▶ [Task instructions]:
1. Reproduce the part of the Lady Business newsletter that opens with the words containing "Lady Business: Culminations, favorites, and" and closes with "since, um, July.".
2. In the Lady Business newsletter, on what date was this issue published?
3. Write the next part of the Lady Business newsletter, picking up after its last sentence.

▶ [Passage]:

+++++

Lady Business: Culminations, favorites, and resolutions; #MeToo subtleties
Hello and welcome to Lady Business, a newsletter about women, the business world, and all the ways they overlap. You can sign up for Lady Business and read previous issues here. This is the 89th issue, published January 5, 2020.
New Years and Victory Laps
Happy new year, and new decade! I kind of love the interim period between Christmas and the first Monday after New Year’s, the post-holiday days when sure, maybe there’s some work to do and some social obligations, if you want; but also, no one will know or judge if you spend most of your free time at home watching old seasons of The Great British Bake Off and cleaning out your closets and finally making those trips to Goodwill you’ve been putting off since, um, July.
In fairness to my clothing-donation backlog, I was crazy busy last year! But there are years where “busy” seems like a state of being, when working all the time doesn’t have much visible pay off; and then there are years where the work finally culminates in something. 2019 was a pretty terrific year for seeing my work pay off! I published my first book and several big articles that I spent months each reporting, including:
--A feature on doing business in Saudi Arabia, and the fraught politics of trying to commercialize women’s empowerment in a restrictive and controversial country
--A feature on food politics, foie gras wars, and the singular businesswoman who’s spent 35 years trying to navigate the two
--Inc.’s viral Female Founders 100 list
--35 issues of Lady Business, including this essay about my trip to Morocco and the financial tradeoffs of solo female travel
I also got an exciting new job, at a magazine I’ve always wanted to write for. And 2019 wasn’t all work. I traveled to Morocco with friends, Mexico City and Colombia and Budapest with family, and Costa Rica by myself. One of my 2020 resolutions is to spend another week continuing to learn how to surf. (Recommendations welcome!)

+++++

▶ [Excerpted data]:
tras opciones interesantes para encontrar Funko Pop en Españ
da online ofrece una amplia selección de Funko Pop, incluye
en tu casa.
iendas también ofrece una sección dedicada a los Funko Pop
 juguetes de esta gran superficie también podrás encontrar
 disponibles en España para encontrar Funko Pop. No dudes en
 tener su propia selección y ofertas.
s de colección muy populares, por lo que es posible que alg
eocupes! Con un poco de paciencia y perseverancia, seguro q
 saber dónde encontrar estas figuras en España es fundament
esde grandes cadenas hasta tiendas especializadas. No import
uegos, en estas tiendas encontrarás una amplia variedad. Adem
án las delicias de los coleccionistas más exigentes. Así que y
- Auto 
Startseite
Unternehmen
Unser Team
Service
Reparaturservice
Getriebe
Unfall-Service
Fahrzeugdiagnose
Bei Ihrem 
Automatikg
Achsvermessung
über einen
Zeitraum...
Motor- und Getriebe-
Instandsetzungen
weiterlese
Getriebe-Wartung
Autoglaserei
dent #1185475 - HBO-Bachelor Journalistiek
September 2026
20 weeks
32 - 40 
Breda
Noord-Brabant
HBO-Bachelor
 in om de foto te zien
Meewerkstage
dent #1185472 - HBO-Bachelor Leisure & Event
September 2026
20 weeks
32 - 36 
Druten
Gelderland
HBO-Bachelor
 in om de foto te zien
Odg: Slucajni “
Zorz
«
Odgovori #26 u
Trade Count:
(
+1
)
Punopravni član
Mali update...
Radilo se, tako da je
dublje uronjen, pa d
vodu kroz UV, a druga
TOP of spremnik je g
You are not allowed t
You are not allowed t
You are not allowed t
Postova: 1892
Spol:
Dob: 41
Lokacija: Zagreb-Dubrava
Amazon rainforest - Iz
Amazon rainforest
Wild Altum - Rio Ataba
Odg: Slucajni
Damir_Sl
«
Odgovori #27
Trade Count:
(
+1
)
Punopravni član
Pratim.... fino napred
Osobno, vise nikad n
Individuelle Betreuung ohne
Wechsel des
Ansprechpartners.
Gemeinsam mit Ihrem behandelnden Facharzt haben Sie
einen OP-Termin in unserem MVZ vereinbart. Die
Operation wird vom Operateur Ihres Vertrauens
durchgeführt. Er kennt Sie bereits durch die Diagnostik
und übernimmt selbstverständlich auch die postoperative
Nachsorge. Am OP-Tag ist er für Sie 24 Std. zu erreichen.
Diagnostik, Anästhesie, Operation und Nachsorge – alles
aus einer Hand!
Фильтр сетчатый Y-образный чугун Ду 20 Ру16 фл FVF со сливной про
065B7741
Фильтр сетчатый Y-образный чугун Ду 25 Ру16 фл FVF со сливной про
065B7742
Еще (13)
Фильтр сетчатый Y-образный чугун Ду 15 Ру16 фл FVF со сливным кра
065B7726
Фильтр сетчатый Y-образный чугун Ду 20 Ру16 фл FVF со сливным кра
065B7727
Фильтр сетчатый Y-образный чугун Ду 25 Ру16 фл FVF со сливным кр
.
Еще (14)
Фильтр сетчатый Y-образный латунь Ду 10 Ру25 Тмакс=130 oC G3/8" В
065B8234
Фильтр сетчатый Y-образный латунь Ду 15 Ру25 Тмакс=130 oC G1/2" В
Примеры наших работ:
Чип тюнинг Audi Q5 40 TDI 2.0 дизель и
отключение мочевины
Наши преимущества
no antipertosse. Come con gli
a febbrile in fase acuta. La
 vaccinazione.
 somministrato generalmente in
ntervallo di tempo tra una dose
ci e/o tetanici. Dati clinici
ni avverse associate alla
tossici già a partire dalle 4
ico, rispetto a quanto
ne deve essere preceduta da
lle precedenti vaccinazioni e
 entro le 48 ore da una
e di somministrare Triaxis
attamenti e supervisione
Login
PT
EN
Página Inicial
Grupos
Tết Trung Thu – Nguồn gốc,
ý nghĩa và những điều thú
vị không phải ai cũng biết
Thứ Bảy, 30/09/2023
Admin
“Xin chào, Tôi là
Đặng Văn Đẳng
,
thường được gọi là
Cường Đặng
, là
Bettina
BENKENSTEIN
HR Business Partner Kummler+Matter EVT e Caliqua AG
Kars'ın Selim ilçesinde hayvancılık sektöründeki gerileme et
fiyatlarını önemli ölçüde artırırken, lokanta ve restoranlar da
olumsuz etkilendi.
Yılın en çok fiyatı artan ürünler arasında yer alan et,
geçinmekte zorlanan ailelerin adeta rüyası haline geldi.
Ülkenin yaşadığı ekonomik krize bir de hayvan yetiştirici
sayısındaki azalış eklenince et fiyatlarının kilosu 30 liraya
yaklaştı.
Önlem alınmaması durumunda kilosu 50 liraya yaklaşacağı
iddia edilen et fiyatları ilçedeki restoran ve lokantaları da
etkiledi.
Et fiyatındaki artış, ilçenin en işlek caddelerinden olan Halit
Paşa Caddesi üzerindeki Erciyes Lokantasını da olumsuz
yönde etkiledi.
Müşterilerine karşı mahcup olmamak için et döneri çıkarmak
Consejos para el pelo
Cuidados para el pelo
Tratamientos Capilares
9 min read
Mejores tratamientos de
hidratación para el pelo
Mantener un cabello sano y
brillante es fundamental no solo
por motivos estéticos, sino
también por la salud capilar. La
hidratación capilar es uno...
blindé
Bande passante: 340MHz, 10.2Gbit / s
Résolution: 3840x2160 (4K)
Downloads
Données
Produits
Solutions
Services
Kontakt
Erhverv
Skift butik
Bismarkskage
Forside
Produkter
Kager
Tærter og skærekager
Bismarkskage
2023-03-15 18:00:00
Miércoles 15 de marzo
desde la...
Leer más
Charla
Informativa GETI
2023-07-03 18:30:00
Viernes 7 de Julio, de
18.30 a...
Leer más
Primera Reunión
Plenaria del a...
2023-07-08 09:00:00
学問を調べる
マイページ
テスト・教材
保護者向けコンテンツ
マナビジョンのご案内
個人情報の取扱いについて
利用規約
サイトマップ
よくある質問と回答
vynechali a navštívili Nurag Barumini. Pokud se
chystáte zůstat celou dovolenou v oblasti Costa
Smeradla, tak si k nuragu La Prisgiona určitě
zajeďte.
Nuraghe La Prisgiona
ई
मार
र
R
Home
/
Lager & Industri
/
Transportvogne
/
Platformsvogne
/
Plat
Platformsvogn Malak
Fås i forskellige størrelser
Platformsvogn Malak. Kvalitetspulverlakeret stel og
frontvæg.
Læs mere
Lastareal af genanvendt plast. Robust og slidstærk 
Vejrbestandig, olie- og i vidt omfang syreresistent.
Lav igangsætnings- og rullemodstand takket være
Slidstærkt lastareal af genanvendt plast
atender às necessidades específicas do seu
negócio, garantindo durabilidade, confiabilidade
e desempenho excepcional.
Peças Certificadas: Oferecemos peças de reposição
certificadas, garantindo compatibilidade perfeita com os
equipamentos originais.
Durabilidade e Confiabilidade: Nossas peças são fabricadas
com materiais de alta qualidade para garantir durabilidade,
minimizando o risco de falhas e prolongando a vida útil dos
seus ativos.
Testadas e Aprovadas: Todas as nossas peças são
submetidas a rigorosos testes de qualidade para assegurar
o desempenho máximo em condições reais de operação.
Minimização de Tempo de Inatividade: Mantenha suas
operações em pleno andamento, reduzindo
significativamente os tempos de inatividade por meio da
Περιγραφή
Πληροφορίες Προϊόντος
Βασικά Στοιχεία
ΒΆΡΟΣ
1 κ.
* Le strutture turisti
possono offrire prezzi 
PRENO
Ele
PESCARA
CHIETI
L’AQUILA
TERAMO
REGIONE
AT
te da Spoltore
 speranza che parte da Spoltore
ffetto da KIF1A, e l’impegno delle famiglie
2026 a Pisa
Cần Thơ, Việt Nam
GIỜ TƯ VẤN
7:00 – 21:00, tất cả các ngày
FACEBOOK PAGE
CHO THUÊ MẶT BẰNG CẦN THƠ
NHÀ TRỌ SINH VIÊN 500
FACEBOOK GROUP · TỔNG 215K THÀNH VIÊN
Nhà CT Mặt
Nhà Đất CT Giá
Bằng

+++++

▶ [Set of answers]:
1.
Lady Business: Culminations, favorites, and resolutions; #MeToo subtleties
Hello and welcome to Lady Business, a newsletter about women, the business world, and all the ways they overlap. You can sign up for Lady Business and read previous issues here. This is the 89th issue, published January 5, 2020.
New Years and Victory Laps
Happy new year, and new decade! I kind of love the interim period between Christmas and the first Monday after New Year’s, the post-holiday days when sure, maybe there’s some work to do and some social obligations, if you want; but also, no one will know or judge if you spend most of your free time at home watching old seasons of The Great British Bake Off and cleaning out your closets and finally making those trips to Goodwill you’ve been putting off since, um, July.

2. January 5, 2020.

3.
I wrote here recently about transitions, and the process of finding a new equilibrium. I’m closer to finding my routine now, and excited to be working on some new projects for 2020. But I’m also grateful for the transition period (and the navel gazing that’s especially allowed during the turn-of-the-year period), because sometimes it’s hard to realize, or appreciate, just how much has happened until you’re past it.
So thank you for letting me take this 2019 victory lap in your inboxes! And if you have a biggest brag for the last year, let me know and I’ll share them in next week’s newsletter.
Lady Bits
--In addition to The Great British Bake Off, I finished The Morning Show over the winter holidays. I remained pretty entertained by it, even if I agree with most of the critiques of its writing misfires. (Did the co-anchor main characters played by Jennifer Aniston and Reese Witherspoon like each other or hate each other, or had they found a grudging respect for each other? Yes! All of those, over and over again, sometimes within the same episode!)
Vague spoilers: I did end up really admiring how the show chose to reveal and depict the abuses of Steve Carrell’s Matt Lauer-like character. It was a subtle and sophisticated #MeToo take from a show that otherwise ran away from subtlety. Carrell’s Mitch was a mid-level predatory opportunist, not an exaggerated Weinstein-type monster -- and, The Morning Show argued, that’s plenty bad enough. #MeToo men aren’t divided along a “rapist/non-rapist” binary; mid-level predatory opportunists who abuse their power still can and do cause very real damage to the careers and lives of the people they work with. (I didn’t love the over-the-top gratuitous tragedy in the last episode, because there goes the subtlety again, but kudos for everything leading up to that.)
--Oh, I also saw the last Star Wars. Sigh.
--“Among the reasons: it offers Helen of Troy a way into the growing prestige hair category.” Sometimes M&A reporting produces some truly amazing sentences.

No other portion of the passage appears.